Two things. First, static compilation is not a magical process. Java and C eventually become processor-specific bytecode; they just do it at different times. C does it at compile time, Java does it all at application startup (JIT) or in bits and pieces at runtime (Hotspot). It may also be possible for Hotspot to make decisions at runtime about how to use registers and memory that are better than what can be known at compile-time. Maybe. At any rate, when I see people running their Java code through GCJ and then complaining it's not any faster, it serves to make my point that all they're doing is moving the compile time.

Second: context. If C is arguably faster than Java, it's definitely harder to write and less productive. Each language chooses its own sweet spot. Assembly is clearly faster and harder than C. Ruby is (probably) slower but arguably easier (more productive) than Java. What matters for your application?

2006-01-17 16:50:24
I don't usually go in for lightin' people up for posting silly log entries - but when faced with possibly the most inane argument in the sea of dumb@ssitude that is the "blogsphere", I just can't help myself.

And I will post it here because apparently 1000 other people got to Tony's site before me and brought the mother down.

Now I've lost interest, there is nothing I can do to poor ole Tony that he hasn't already done to himself ...
2006-01-30 17:01:15
No intrinsics in Java
Java can certainly be as fast (and slow) as C++ programs, but that is for portable C++ programs as written 5 years ago.
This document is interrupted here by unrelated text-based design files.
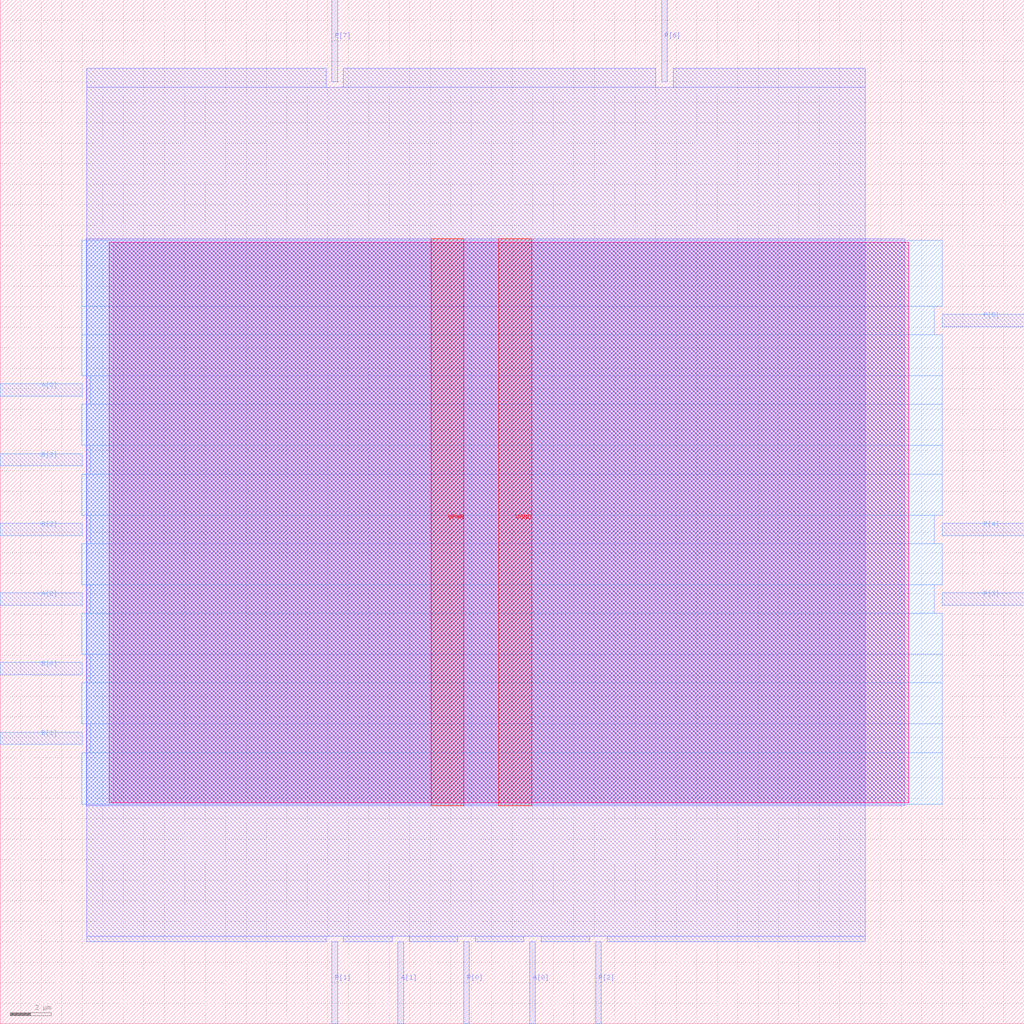
<source format=lef>
VERSION 5.7 ;
  NOWIREEXTENSIONATPIN ON ;
  DIVIDERCHAR "/" ;
  BUSBITCHARS "[]" ;
MACRO mult4_SARSA_RUIDO_e9_SARSA_RUIDO_e9_SarsaNStepsRuido_e9_SARSA_RUIDO_e9
  CLASS BLOCK ;
  FOREIGN mult4_SARSA_RUIDO_e9_SARSA_RUIDO_e9_SarsaNStepsRuido_e9_SARSA_RUIDO_e9 ;
  ORIGIN 0.000 0.000 ;
  SIZE 50.000 BY 50.000 ;
  PIN A[0]
    DIRECTION INPUT ;
    USE SIGNAL ;
    ANTENNAGATEAREA 0.213000 ;
    PORT
      LAYER met2 ;
        RECT 25.850 0.000 26.130 4.000 ;
    END
  END A[0]
  PIN A[1]
    DIRECTION INPUT ;
    USE SIGNAL ;
    ANTENNAGATEAREA 0.126000 ;
    PORT
      LAYER met2 ;
        RECT 19.410 0.000 19.690 4.000 ;
    END
  END A[1]
  PIN A[2]
    DIRECTION INPUT ;
    USE SIGNAL ;
    ANTENNAGATEAREA 0.213000 ;
    PORT
      LAYER met3 ;
        RECT 0.000 20.440 4.000 21.040 ;
    END
  END A[2]
  PIN A[3]
    DIRECTION INPUT ;
    USE SIGNAL ;
    ANTENNAGATEAREA 0.126000 ;
    PORT
      LAYER met3 ;
        RECT 0.000 30.640 4.000 31.240 ;
    END
  END A[3]
  PIN B[0]
    DIRECTION INPUT ;
    USE SIGNAL ;
    ANTENNAGATEAREA 0.196500 ;
    PORT
      LAYER met3 ;
        RECT 0.000 17.040 4.000 17.640 ;
    END
  END B[0]
  PIN B[1]
    DIRECTION INPUT ;
    USE SIGNAL ;
    ANTENNAGATEAREA 0.126000 ;
    PORT
      LAYER met3 ;
        RECT 0.000 13.640 4.000 14.240 ;
    END
  END B[1]
  PIN B[2]
    DIRECTION INPUT ;
    USE SIGNAL ;
    ANTENNAGATEAREA 0.126000 ;
    PORT
      LAYER met3 ;
        RECT 0.000 23.840 4.000 24.440 ;
    END
  END B[2]
  PIN B[3]
    DIRECTION INPUT ;
    USE SIGNAL ;
    ANTENNAGATEAREA 0.126000 ;
    PORT
      LAYER met3 ;
        RECT 0.000 27.240 4.000 27.840 ;
    END
  END B[3]
  PIN P[0]
    DIRECTION OUTPUT ;
    USE SIGNAL ;
    ANTENNADIFFAREA 0.445500 ;
    PORT
      LAYER met2 ;
        RECT 22.630 0.000 22.910 4.000 ;
    END
  END P[0]
  PIN P[1]
    DIRECTION OUTPUT ;
    USE SIGNAL ;
    ANTENNADIFFAREA 0.445500 ;
    PORT
      LAYER met2 ;
        RECT 16.190 0.000 16.470 4.000 ;
    END
  END P[1]
  PIN P[2]
    DIRECTION OUTPUT ;
    USE SIGNAL ;
    ANTENNADIFFAREA 0.445500 ;
    PORT
      LAYER met2 ;
        RECT 29.070 0.000 29.350 4.000 ;
    END
  END P[2]
  PIN P[3]
    DIRECTION OUTPUT ;
    USE SIGNAL ;
    ANTENNADIFFAREA 0.445500 ;
    PORT
      LAYER met3 ;
        RECT 46.000 20.440 50.000 21.040 ;
    END
  END P[3]
  PIN P[4]
    DIRECTION OUTPUT ;
    USE SIGNAL ;
    ANTENNADIFFAREA 0.445500 ;
    PORT
      LAYER met3 ;
        RECT 46.000 23.840 50.000 24.440 ;
    END
  END P[4]
  PIN P[5]
    DIRECTION OUTPUT ;
    USE SIGNAL ;
    ANTENNADIFFAREA 0.445500 ;
    PORT
      LAYER met3 ;
        RECT 46.000 34.040 50.000 34.640 ;
    END
  END P[5]
  PIN P[6]
    DIRECTION OUTPUT ;
    USE SIGNAL ;
    ANTENNADIFFAREA 0.445500 ;
    PORT
      LAYER met2 ;
        RECT 32.290 46.000 32.570 50.000 ;
    END
  END P[6]
  PIN P[7]
    DIRECTION OUTPUT ;
    USE SIGNAL ;
    ANTENNADIFFAREA 0.445500 ;
    PORT
      LAYER met2 ;
        RECT 16.190 46.000 16.470 50.000 ;
    END
  END P[7]
  PIN VGND
    DIRECTION INOUT ;
    USE GROUND ;
    PORT
      LAYER met4 ;
        RECT 24.340 10.640 25.940 38.320 ;
    END
  END VGND
  PIN VPWR
    DIRECTION INOUT ;
    USE POWER ;
    PORT
      LAYER met4 ;
        RECT 21.040 10.640 22.640 38.320 ;
    END
  END VPWR
  OBS
      LAYER nwell ;
        RECT 5.330 10.795 44.350 38.165 ;
      LAYER li1 ;
        RECT 5.520 10.795 44.160 38.165 ;
      LAYER met1 ;
        RECT 4.210 10.640 44.160 38.320 ;
      LAYER met2 ;
        RECT 4.230 45.720 15.910 46.650 ;
        RECT 16.750 45.720 32.010 46.650 ;
        RECT 32.850 45.720 42.230 46.650 ;
        RECT 4.230 4.280 42.230 45.720 ;
        RECT 4.230 4.000 15.910 4.280 ;
        RECT 16.750 4.000 19.130 4.280 ;
        RECT 19.970 4.000 22.350 4.280 ;
        RECT 23.190 4.000 25.570 4.280 ;
        RECT 26.410 4.000 28.790 4.280 ;
        RECT 29.630 4.000 42.230 4.280 ;
      LAYER met3 ;
        RECT 3.990 35.040 46.000 38.245 ;
        RECT 3.990 33.640 45.600 35.040 ;
        RECT 3.990 31.640 46.000 33.640 ;
        RECT 4.400 30.240 46.000 31.640 ;
        RECT 3.990 28.240 46.000 30.240 ;
        RECT 4.400 26.840 46.000 28.240 ;
        RECT 3.990 24.840 46.000 26.840 ;
        RECT 4.400 23.440 45.600 24.840 ;
        RECT 3.990 21.440 46.000 23.440 ;
        RECT 4.400 20.040 45.600 21.440 ;
        RECT 3.990 18.040 46.000 20.040 ;
        RECT 4.400 16.640 46.000 18.040 ;
        RECT 3.990 14.640 46.000 16.640 ;
        RECT 4.400 13.240 46.000 14.640 ;
        RECT 3.990 10.715 46.000 13.240 ;
  END
END mult4_SARSA_RUIDO_e9_SARSA_RUIDO_e9_SarsaNStepsRuido_e9_SARSA_RUIDO_e9
END LIBRARY


</source>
Since then, C++ performance has been revolutionized by the provision of "Intrinsic" functions, which allow access to processor specific parallel/pipelined instructions without resorting to assembler. Java basically doesn't/cannot use these, because it completely goes against the WORA theme.

There absolutely no way that Java can compete with the new C++ with intrinsics, at least for tasks that suit intrinsics (e.g. FP intensive, parallelizable). As the non-SSE generation of x86 processors joins the scrap heap, more libraries will be written using them, and the Java vs C++ performance differential will become significant again.